L’instant du décollage est toujours particulier, mais ce soir-là, il prenait une couleur nouvelle. À mesure que je m’élève dans le ciel, le paysage se pare de tons chauds et dorés. Sous mes ailes, le paysage s’étire comme une carte doucement éclairée, bordée par l’océan et touchée par les derniers rayons du jour. L’appareil vibre légèrement sous les rafales du vent de travers, mais c’est comme si le ciel m’invitait à prendre mon envol pour trouver le calme en altitude. Alors que les roues de l’appareil quittent le sol, la course avec le crépuscule a déjà commencé.

Touché à Vannes : une première

Je prends cap au nord direction Pénestin. Cette fois, plutôt que de virer à l’ouest vers le Golfe du Morbihan, je poursuis sur ma lancée.

À l’approche de la R-278 Vannes et R-279 Vannes Para, je m’annonce à la radio mais au vu de l’heure tardive, le service AFIS n’est pas disponible. Je m’intègre donc dans le circuit en auto-info.

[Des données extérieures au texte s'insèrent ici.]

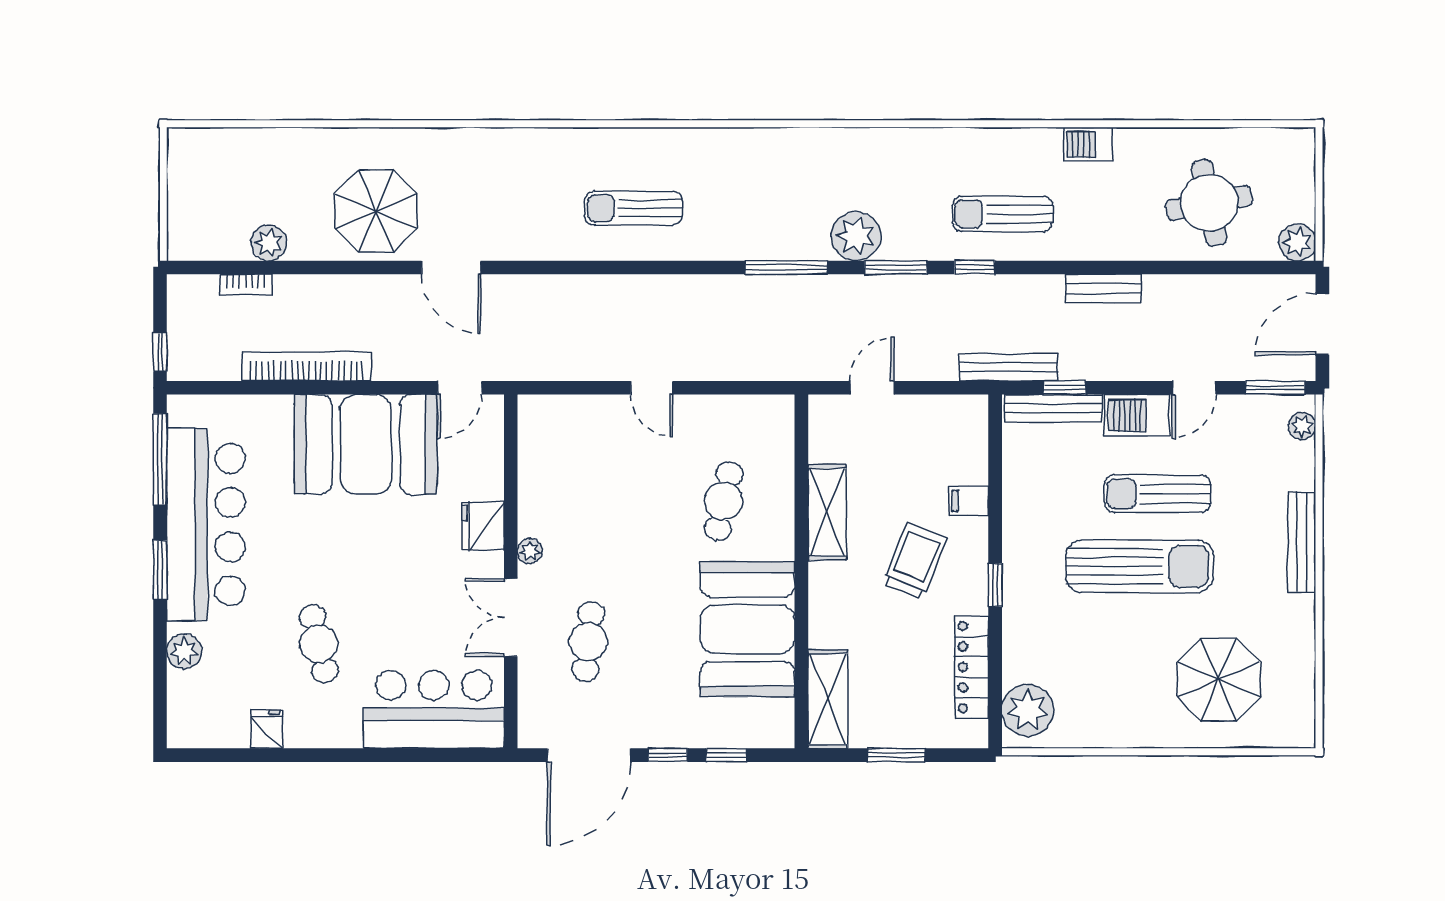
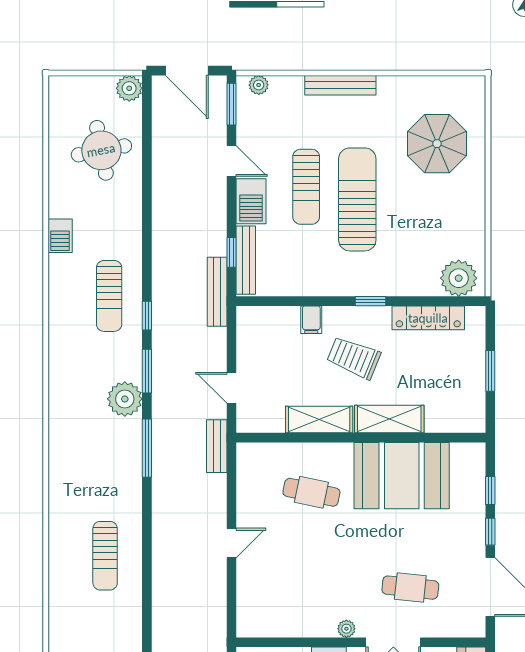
bench: (1103, 288) -> (217, 446), moved
shelving: (828, 699) -> (389, 419), moved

L’approche de Vannes a quelque chose de solennel. À cette heure l’aérodrome, baigné dans une lumière douce, est désert. Je me prépare pour le touché piste 22. Je n’ai pas mes repères familiers et le soleil bas, presque dans l’axe de la piste, ne me facilite pas la tâche.

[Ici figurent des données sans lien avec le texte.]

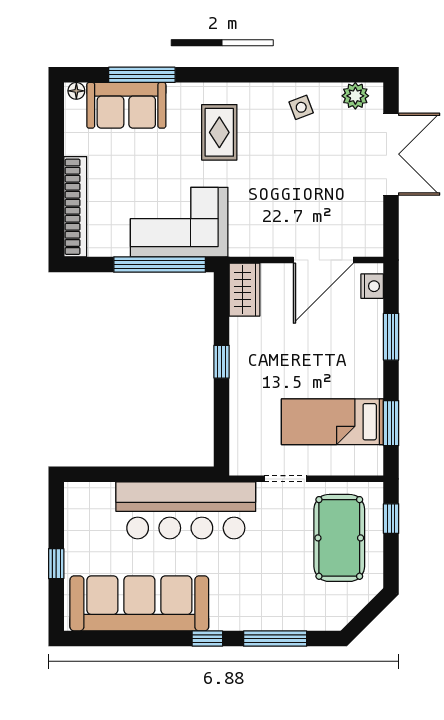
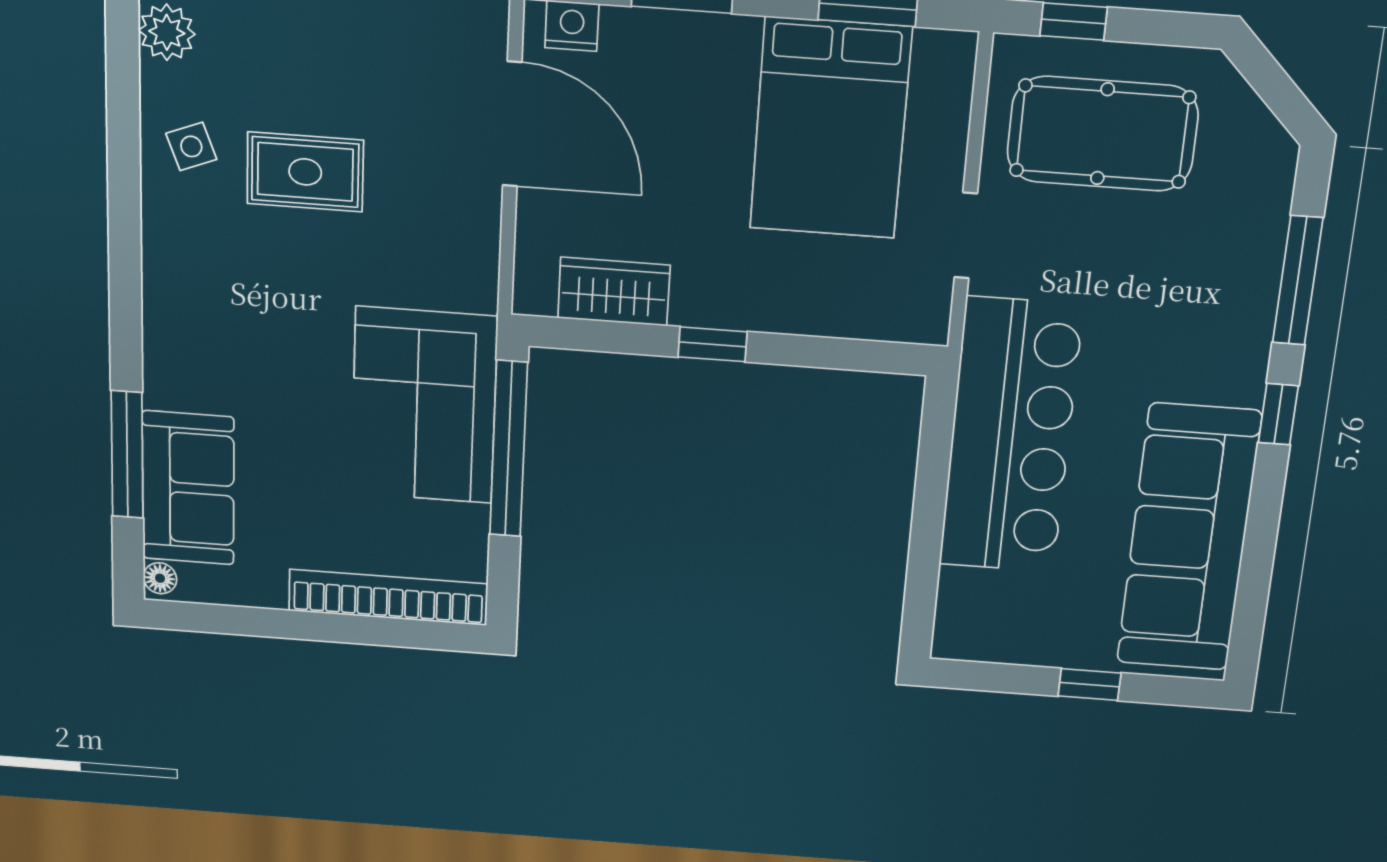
rug: (219, 132) -> (305, 172), moved
wardrobe: (245, 290) -> (614, 292), moved
bed: (332, 422) -> (830, 128), width x1.50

Les roues frôlent le sol, je continue de cabrer l’appareil pour le ralentir sur l’asphalte. La roulette de nez touche la piste, je laisse l’appareil ralentir quelques secondes, rentre un cran de volet et remet plein gazs. Ce n’est qu’un instant, mais il est marquant. Dans ce moment suspendu, seul face à la piste de Vannes, je me sens pleinement pilote.

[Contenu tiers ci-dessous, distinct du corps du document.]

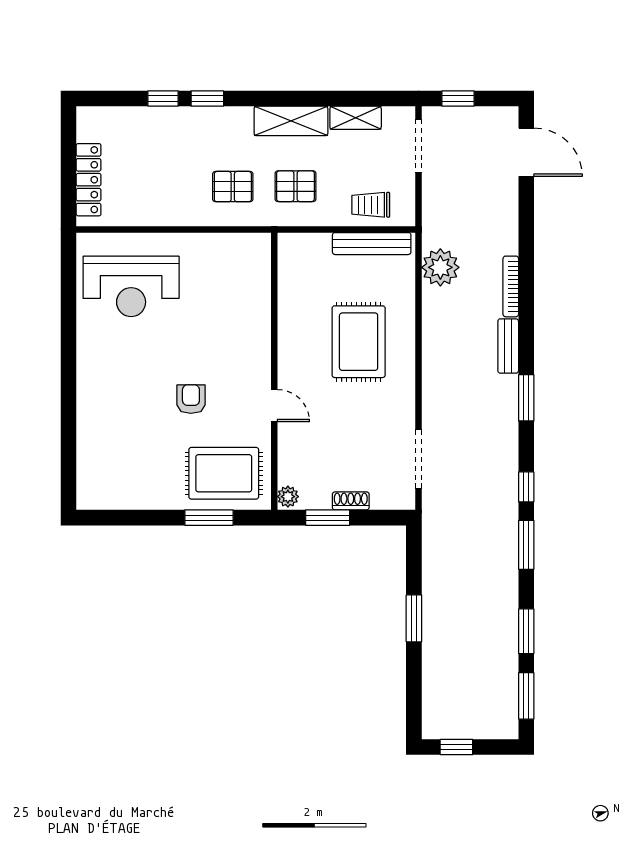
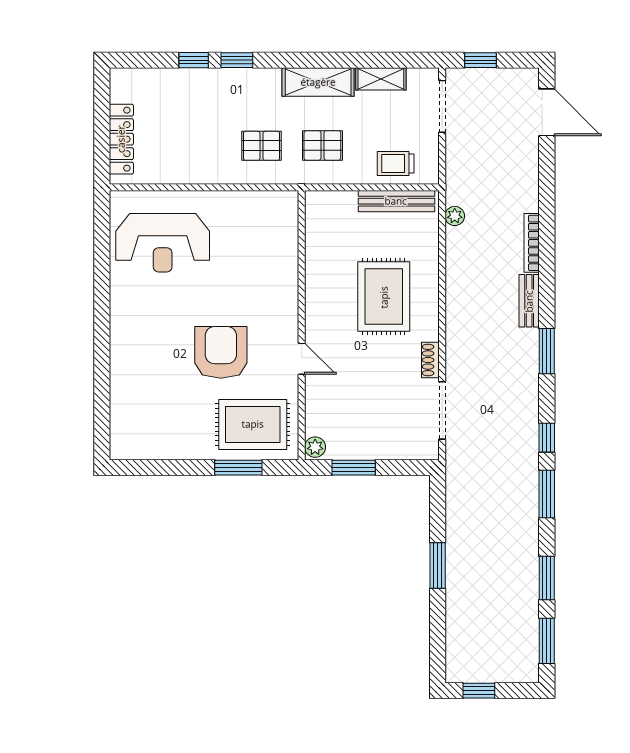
plant: (440, 267) -> (455, 216), width x0.53, depth x0.53
armchair: (191, 399) -> (221, 352), width x1.88, depth x1.88
shoe rack: (351, 501) -> (430, 360), moved, turned -90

Après quelques instants à prendre de la vitesse en palier, à quelques mètres du sol, je tire sur le manche et reprends de l’altitude, laissant Vannes derrière moi pour entamer le retour vers La Baule.

J’annonce à la radio la reprise de ma navigation et sans surprise l’aérodrome reste silencieux. Mon tour de piste n’a duré qu’une poignée de minutes mais le ciel a déjà changé, la lumière commence à décliner et je sens que la nuit s’avance à petits pas.

Course contre la nuit

En reprenant la route vers La Baule, je sens le ciel autour de moi continuer sa métamorphose. Le soleil, déjà bas, se cache par moments derrière des nuages épais. La lumière baisse progressivement, comme un voile qui s’abaisse sur le paysage. L’océan, en contrebas, prend des teintes plus sombres, oscillant entre le bleu profond et le gris argenté. Chaque minute qui passe m’emmène un peu plus vers la nuit et il devient évident que je vais jouer avec les dernières lueurs du jour pour mon atterrissage final.

À mesure que j’approche de La Baule, je me rends compte que mes points de repères habituels ont laissés place à des silhouettes à peine visibles. Le cockpit semble être immergé dans un calme encore plus profond qu’en journée comme si l’appareil, lui aussi, se préparait à la nuit qui vient. La course contre la nuit ajoute une intensité nouvelle. Chaque instrument, chaque lumière de mon tableau de bord semble devenir plus net, plus important sous ce ciel crépusculaire.

Lorsque j’arrive sur La Baule, le soleil a trouvé sa place entre la masse nuageuse au loin et l’horizon. Seul dans le circuit, je m’annonce en longue finale piste 11 et atterrit dans cette pénombre douce.

Le temps de rouler au parking, la nuit a encore grignoté le jour. J’éteins le moteur juste avant que le ciel ne bascule totalement dans la nuit et le calme intense envahi le cockpit.

Retour à la réalité

Ce vol restera dans ma mémoire pour la beauté du ciel et pour la sensation unique de voler à la frontière de la nuit, à l’heure où le jour s’efface.

En posant mes roues à La Baule ce soir-là, j’ai ressenti une satisfaction profonde d’avoir laissé le ciel se refermer juste derrière moi.

Je dois bien reconnaitre que bien qu’ayant posé mes roues largement avant l’enveloppe réglementaire des 30 minutes après le couché du soleil, la pression est montée d’un cran les derniers instants du vol.

J’ai pris la mesure de l’importance de chaque minute, dans ces moments où le temps joue contre nous. Ce jour-là a été un beau rappel : même quand il n’y a pas de risque particulier, en vol tout va vite, une situation peut se dégrader rapidement ou au contraire, s’effriter lentement mais surement et grignoter petit à petit sur la sécurité.